INFORMATION:
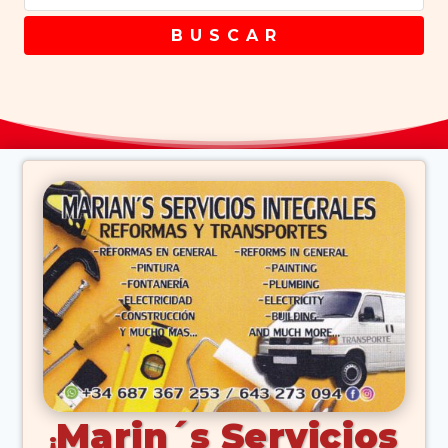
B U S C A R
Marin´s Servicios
==
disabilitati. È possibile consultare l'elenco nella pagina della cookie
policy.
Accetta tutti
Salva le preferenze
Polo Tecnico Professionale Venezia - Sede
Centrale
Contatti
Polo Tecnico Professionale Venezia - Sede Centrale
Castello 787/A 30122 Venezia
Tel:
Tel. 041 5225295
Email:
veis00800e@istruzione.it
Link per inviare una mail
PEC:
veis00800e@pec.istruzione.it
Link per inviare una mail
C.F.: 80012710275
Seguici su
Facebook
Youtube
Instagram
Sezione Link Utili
* * *
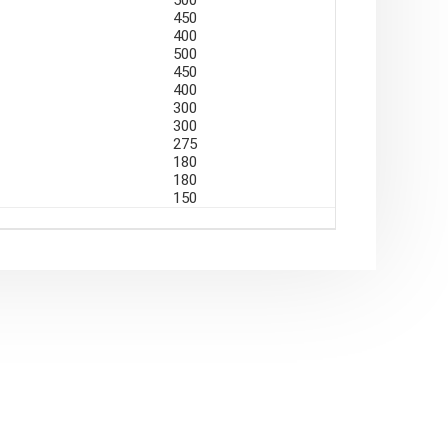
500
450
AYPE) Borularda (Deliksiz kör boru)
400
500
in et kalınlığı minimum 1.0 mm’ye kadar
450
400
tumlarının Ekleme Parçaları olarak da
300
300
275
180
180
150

WHAT TO DO: Could you restate word for word the lines above, from the one that contains "veis00800e@pec.istruzione.it" through the one that contains "Sezione Link Utili", and no others?

ANSWER TO THIS TASK:
veis00800e@pec.istruzione.it
Link per inviare una mail
C.F.: 80012710275
Seguici su
Facebook
Youtube
Instagram
Sezione Link Utili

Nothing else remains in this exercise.